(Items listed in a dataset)
----

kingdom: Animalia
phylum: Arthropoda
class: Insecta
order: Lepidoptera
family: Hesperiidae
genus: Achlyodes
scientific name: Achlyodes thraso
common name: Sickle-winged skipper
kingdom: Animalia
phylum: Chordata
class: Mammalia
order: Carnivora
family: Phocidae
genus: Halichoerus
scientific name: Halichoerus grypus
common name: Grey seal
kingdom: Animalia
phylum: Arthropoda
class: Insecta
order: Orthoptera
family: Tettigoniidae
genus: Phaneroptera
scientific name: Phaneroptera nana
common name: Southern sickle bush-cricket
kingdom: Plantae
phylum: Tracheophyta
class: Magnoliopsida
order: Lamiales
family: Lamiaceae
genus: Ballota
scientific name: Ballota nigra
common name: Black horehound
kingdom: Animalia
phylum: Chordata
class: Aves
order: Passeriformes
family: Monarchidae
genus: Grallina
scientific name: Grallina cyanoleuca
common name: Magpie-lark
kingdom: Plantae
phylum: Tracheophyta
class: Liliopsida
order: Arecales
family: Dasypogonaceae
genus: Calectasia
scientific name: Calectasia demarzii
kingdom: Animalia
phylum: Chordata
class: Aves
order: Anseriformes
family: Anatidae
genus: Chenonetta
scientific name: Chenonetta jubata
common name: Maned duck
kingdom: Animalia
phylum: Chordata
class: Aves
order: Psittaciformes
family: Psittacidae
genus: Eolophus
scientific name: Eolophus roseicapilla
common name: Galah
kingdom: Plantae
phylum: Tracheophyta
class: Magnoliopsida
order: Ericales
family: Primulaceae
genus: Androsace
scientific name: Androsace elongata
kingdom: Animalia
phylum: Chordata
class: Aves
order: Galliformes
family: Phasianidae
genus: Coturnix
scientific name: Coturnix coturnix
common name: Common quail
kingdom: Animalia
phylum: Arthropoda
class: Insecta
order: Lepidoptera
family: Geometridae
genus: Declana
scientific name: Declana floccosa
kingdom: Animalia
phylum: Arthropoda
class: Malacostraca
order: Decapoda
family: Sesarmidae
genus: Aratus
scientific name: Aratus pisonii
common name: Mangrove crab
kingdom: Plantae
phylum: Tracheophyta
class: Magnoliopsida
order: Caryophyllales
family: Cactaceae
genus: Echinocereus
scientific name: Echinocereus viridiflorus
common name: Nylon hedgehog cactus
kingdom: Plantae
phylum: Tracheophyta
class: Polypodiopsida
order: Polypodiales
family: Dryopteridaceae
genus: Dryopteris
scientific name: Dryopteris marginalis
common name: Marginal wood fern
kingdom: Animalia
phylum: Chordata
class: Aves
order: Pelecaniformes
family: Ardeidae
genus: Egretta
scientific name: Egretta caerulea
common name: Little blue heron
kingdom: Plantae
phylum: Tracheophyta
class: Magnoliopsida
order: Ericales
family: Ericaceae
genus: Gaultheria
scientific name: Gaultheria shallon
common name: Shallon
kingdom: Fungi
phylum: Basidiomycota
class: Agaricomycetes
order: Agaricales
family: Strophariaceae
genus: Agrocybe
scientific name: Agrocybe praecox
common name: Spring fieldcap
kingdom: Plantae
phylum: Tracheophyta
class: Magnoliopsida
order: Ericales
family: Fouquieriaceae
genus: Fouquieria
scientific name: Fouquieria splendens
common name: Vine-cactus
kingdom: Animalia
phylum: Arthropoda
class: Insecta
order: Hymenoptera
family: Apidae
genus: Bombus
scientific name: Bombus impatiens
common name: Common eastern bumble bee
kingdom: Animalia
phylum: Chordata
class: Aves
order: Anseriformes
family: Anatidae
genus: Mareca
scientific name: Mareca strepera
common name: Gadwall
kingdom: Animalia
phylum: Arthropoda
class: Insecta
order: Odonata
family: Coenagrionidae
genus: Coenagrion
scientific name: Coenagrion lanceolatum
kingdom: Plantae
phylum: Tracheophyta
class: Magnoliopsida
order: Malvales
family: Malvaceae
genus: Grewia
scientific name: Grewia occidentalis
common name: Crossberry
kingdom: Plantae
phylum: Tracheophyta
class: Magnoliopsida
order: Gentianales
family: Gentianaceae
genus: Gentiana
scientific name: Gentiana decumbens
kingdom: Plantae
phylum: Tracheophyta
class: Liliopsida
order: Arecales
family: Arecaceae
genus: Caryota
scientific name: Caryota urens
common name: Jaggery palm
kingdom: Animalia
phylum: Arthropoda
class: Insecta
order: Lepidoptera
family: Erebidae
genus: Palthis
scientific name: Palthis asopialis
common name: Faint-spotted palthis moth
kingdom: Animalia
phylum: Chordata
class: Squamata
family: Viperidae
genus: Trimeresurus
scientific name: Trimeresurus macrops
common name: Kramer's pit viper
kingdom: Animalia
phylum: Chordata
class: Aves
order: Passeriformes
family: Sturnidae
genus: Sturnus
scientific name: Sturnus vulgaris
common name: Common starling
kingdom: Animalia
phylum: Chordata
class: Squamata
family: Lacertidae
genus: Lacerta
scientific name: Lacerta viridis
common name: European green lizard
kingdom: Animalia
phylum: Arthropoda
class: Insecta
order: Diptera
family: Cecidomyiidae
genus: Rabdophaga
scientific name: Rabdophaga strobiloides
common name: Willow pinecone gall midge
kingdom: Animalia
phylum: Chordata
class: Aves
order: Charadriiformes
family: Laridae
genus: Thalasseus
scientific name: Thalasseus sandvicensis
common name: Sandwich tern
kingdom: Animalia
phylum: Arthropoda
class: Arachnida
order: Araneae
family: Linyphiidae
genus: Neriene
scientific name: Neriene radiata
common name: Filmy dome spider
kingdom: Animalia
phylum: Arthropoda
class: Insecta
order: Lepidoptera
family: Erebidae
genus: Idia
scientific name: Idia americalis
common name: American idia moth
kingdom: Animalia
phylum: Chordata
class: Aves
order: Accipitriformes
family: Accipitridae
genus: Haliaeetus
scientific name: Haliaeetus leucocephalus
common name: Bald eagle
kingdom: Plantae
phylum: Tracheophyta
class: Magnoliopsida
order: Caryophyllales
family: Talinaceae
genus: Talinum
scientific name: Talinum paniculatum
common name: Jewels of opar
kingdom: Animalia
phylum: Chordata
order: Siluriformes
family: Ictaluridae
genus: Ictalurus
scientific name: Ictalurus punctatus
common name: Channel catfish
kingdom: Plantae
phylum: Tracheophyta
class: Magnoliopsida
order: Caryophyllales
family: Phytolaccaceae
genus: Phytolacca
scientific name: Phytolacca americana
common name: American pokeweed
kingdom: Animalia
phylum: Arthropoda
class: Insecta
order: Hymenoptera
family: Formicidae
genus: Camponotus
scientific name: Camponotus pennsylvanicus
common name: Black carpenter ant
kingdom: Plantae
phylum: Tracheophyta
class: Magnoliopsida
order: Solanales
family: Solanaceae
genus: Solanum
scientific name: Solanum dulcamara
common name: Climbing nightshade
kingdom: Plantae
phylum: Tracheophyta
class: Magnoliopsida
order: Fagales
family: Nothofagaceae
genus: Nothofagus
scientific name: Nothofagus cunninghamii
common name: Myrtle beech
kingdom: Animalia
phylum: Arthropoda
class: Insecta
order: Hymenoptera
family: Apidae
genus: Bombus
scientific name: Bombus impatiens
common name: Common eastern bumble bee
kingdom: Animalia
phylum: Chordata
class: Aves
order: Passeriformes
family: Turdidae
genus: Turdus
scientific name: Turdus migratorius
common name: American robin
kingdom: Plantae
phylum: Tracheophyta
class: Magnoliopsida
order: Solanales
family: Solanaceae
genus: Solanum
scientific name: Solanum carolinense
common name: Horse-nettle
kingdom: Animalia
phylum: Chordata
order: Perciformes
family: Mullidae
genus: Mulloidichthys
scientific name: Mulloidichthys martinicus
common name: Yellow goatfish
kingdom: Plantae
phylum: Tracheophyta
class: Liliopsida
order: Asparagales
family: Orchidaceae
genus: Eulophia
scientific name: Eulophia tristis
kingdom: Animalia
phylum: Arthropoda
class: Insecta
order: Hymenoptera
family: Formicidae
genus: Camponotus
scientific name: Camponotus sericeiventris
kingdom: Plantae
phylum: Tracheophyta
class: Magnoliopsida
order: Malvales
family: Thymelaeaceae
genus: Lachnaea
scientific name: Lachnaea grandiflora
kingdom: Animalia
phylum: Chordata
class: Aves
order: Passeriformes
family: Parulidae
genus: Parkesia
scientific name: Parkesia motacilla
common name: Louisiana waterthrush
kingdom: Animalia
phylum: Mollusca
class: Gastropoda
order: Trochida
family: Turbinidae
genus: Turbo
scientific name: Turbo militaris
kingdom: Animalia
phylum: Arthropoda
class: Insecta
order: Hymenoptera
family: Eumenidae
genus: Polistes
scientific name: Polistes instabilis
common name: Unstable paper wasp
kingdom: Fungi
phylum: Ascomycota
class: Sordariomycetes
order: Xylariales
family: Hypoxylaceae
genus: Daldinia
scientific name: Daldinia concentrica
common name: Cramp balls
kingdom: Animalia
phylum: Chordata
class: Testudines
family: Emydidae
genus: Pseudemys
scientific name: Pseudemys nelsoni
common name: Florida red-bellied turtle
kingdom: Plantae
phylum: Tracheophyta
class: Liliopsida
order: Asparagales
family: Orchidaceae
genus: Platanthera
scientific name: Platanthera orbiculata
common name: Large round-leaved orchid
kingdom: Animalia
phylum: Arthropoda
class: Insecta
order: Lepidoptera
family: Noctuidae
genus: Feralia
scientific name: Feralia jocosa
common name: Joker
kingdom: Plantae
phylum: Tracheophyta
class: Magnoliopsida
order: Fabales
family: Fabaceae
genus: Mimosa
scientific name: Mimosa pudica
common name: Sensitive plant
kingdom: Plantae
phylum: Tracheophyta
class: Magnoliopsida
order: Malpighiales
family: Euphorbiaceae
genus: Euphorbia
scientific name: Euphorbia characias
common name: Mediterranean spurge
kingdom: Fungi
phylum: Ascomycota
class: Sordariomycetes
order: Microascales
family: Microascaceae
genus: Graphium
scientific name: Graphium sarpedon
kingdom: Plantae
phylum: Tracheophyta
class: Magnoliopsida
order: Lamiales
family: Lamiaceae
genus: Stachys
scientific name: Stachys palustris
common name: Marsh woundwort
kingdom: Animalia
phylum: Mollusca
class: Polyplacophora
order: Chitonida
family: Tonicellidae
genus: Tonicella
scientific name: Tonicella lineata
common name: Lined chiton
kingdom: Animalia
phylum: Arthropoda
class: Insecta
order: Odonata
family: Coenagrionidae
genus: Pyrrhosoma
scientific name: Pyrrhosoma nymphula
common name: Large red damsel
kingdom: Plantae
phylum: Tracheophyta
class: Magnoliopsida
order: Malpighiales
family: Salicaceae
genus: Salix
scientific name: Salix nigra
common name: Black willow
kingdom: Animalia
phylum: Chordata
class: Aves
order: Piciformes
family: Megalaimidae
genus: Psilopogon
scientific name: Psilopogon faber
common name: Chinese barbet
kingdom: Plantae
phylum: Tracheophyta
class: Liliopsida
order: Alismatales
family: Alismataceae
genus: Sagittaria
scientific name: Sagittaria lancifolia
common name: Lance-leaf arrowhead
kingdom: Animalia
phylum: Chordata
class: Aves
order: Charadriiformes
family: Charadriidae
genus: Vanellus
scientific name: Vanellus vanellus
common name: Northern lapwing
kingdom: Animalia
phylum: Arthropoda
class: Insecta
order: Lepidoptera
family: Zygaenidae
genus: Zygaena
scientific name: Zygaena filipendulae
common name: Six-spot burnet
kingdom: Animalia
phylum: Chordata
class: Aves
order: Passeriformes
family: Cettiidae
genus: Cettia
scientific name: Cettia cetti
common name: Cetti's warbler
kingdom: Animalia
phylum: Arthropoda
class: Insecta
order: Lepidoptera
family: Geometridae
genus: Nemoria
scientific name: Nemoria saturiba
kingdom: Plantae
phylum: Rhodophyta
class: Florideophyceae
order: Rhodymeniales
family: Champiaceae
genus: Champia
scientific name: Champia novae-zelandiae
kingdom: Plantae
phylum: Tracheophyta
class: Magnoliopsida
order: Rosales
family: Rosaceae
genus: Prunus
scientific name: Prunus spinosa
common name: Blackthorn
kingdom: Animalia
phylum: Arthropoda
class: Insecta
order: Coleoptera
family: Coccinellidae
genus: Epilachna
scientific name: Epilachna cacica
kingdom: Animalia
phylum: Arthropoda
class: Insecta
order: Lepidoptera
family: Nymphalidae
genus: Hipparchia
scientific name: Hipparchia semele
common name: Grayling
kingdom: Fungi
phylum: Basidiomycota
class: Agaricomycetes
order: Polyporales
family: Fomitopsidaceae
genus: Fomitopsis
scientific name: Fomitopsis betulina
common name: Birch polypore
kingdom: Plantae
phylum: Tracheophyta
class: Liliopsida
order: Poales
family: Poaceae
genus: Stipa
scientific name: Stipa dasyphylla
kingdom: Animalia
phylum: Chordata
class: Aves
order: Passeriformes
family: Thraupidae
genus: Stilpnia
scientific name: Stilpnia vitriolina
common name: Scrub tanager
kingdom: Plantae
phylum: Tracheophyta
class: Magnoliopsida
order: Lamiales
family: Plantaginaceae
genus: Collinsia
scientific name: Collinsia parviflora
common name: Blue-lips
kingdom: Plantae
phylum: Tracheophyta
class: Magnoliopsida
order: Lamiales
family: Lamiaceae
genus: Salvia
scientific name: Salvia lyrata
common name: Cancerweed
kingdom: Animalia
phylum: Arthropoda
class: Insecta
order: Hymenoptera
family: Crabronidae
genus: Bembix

----

*WHAT THE TASK ASKS*:
Write out again the lines of the records from the first line through the line with "scientific name: Ballota nigra", including both ends.

*THE ANSWER*:
kingdom: Animalia
phylum: Arthropoda
class: Insecta
order: Lepidoptera
family: Hesperiidae
genus: Achlyodes
scientific name: Achlyodes thraso
common name: Sickle-winged skipper
kingdom: Animalia
phylum: Chordata
class: Mammalia
order: Carnivora
family: Phocidae
genus: Halichoerus
scientific name: Halichoerus grypus
common name: Grey seal
kingdom: Animalia
phylum: Arthropoda
class: Insecta
order: Orthoptera
family: Tettigoniidae
genus: Phaneroptera
scientific name: Phaneroptera nana
common name: Southern sickle bush-cricket
kingdom: Plantae
phylum: Tracheophyta
class: Magnoliopsida
order: Lamiales
family: Lamiaceae
genus: Ballota
scientific name: Ballota nigra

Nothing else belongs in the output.